The Mining and Minerals bill is still in the drafting stage and in that process, all key stakeholders’ representatives have been involved, the Parliamentary Portfolio Committee on Mines and Mining Development is now looking forward to an all stakeholder conference that will broadly incorporate all stakeholders, the Committee chairperson Edmund Mkaratigwa has said.
The Mines bill has of late attracted criticism from different stakeholders in the mining sector who had a feeling that its grafting has produced loopholes around consultation yet the committee is yet to conduct any public consultations.
Bills are drafted by Attorney General’s Office Drafting Section but they are instructed and work hand in glove with the responsible parent Ministry which in this case is the Ministry of Mines and Mining Development on behalf of the Executive. However, because the Bill was returned to Parliament, Parliament has become much involved in supervising the process to ensure issues raised by the President HE Emmerson Dambudzo Mnangagwa are addressed in toto to avoid the previous eventuality.
Bill drafting is therefore in the domain of the Executive, the Ministry of Mines being the technical parent Ministry on issues of mining while the AG’s Office does the technical legal drafting, as Parliament collaboratively input and supervise efforts to ensure timelines are met.
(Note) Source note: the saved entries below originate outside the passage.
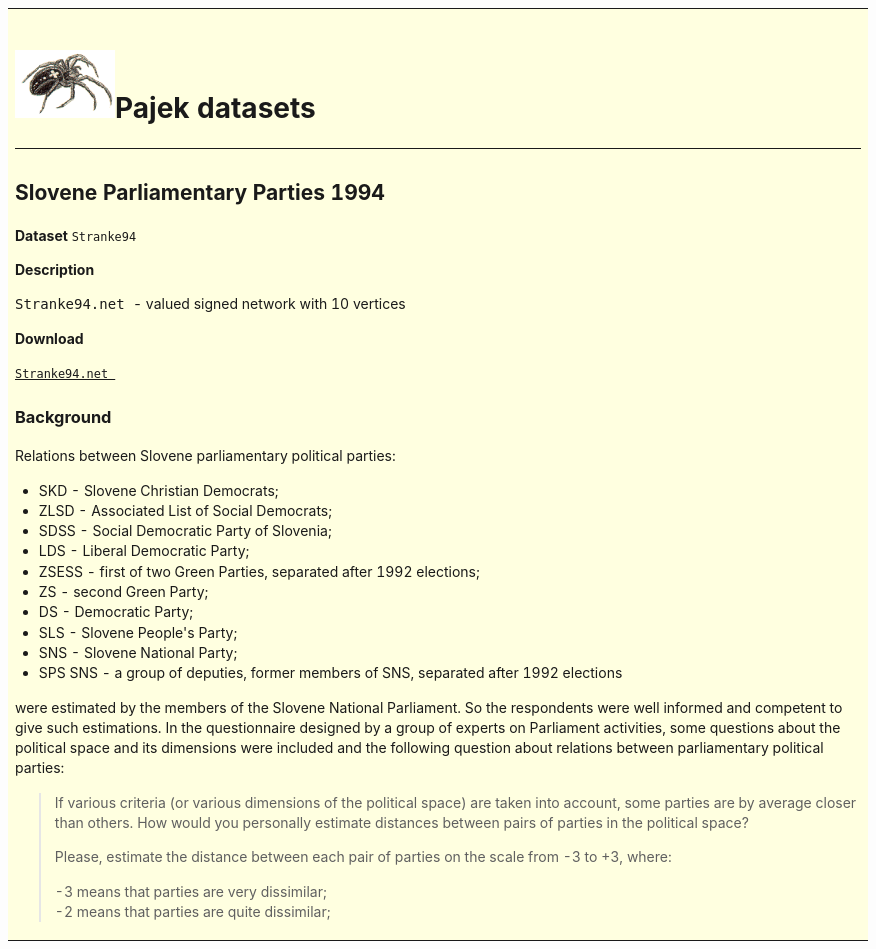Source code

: <html><head>
 <title>Pajek data: Slovene Parliamentary Parties 1994</title>
 <meta http-equiv="Content-Type" content="text/html;charset=UTF-8"></head>
  <link rel=StyleSheet href="../../esna/esna.css" type="text/css" title="ESNA Style" media="screen, print">
<body bgcolor="darkgreen">

<center>

<table width="650" bgcolor="lightyellow" cellpadding="10" border="0" bordercolor="brown"><tbody><tr><td>

<h1><img src="../../pajek.gif" width="100">Pajek datasets</h1>

<hr>

<h2>Slovene Parliamentary Parties 1994</h2>

<p><b>Dataset</b> <code>Stranke94</code>
</p><p><b>Description</b>
</p><p>
<tt>Stranke94.net </tt> - valued signed network with 10 vertices
</p><p><b>Download</b>
</p><p><a href="./Stranke94.net"><code>Stranke94.net </code></a>

</p>
<h3>Background</h3>
<p>
Relations between Slovene parliamentary political parties:
<ul>
 <li> SKD - Slovene Christian Democrats;
 <li> ZLSD - Associated List of Social Democrats;
 <li> SDSS - Social Democratic Party of Slovenia;
 <li> LDS - Liberal Democratic Party;
 <li> ZSESS - first of two Green Parties, separated after 1992 elections;
 <li> ZS - second Green Party;
 <li> DS - Democratic Party;
 <li> SLS - Slovene People's Party;
 <li> SNS - Slovene National Party;
 <li> SPS SNS - a group of deputies, former members of SNS, separated after 1992 elections
</ul>
were estimated
by the members of the Slovene National Parliament. So the respondents
were well informed and competent to give such estimations.
In the questionnaire designed by a group of experts on Parliament activities,
some questions about the political space and its dimensions were included
and the following question about relations between parliamentary political parties:
</p>
<blockquote>
<p>
If various criteria (or various dimensions of the political space)
are taken into account, some parties are by average closer than others.
How would you personally estimate distances between pairs of parties
in the political space?</p>
<p>
Please, estimate the distance between each pair of parties on the scale from
-3 to +3, where:</p>
<p>
-3 means that parties are very dissimilar;<br>
-2 means that parties are quite dissimilar;<br>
According to the Parliamentary Portfolio on Mines and Mining Development Chairperson Hon Edmund Mkaratigwa the bill which is still in the grafting stage will be presented to an all stakeholders conference that will largely incorporate all stakeholders whose suggestions will be incorporated into bill after that it goes before the Parliamentary public participation and law-making processes.
“The all key stakeholders conference is coming and we have reiterated to that effect over and over again. No one will be left behind. The misconstrue came about from the fact the Kariba Workshop we had was jointly a result of a petition from ZELA that was calling on Parliament to quickly consider the Bill. We have received many requests for consideration for an invitation to the all stakeholders conference and, we will involve all key stakeholders and, some will also be engaged through the normal parliamentary legislative process.” Hon Mkaratigwa said.
The bill is looking forward to addressing the issue of informal mining in the small-scale sector by trying to regard mining even as artisanal level as a business, hence offering opportunities for growth, development, and formalization of the small-scale and artisanal mining sector.
Mkaratigwa said the bill was going to have a look on private property rights an issue that has created debates and public scrutiny because the subject created disputes and gold leakages due to informal mining which managed to penetrate in the chaos caused by misuse of private properties in mining.
“The main emphasis of the Bill is on private property rights which is the main contentious issue in the sector. Mining disputes have been rampant, environmental sustainability weak, and gold leakages rife as a result of informal mining which is being promoted even further by the thriving violation of land property rights and mining title. In that regard mining even at a small-scale level, will be taken as business hence would offer the opportunity for growth through easier support models.” Said Mkaratigwa.
The Parliamentary Portfolio Committee on Mines and Mining Development Chairperson said the Bill is more of the parent mining law and it will address key aspects in the sector. The indigenization laws which previously bedeviled the mining sector is already amended and value addition which is already a government policy position is a particular issue that will broadly addressed as it is not best to target one aspect when legislating but creating an enabling environment.
“Value Addition is among the broader objectives of the Bill and that is also implied in creating an enabling business environment which this Bill and the New Dispensation, in particular, seeks to attain.
There are various policies and programmes for the promotion of value addition in the country and they are already being rolled out in support of both big and small scale mines, for job creation and, for minerals handling responsibility and accountability, curbing illicit financial flows and underreporting as well as for the unnecessary costs cutting.’’ he said.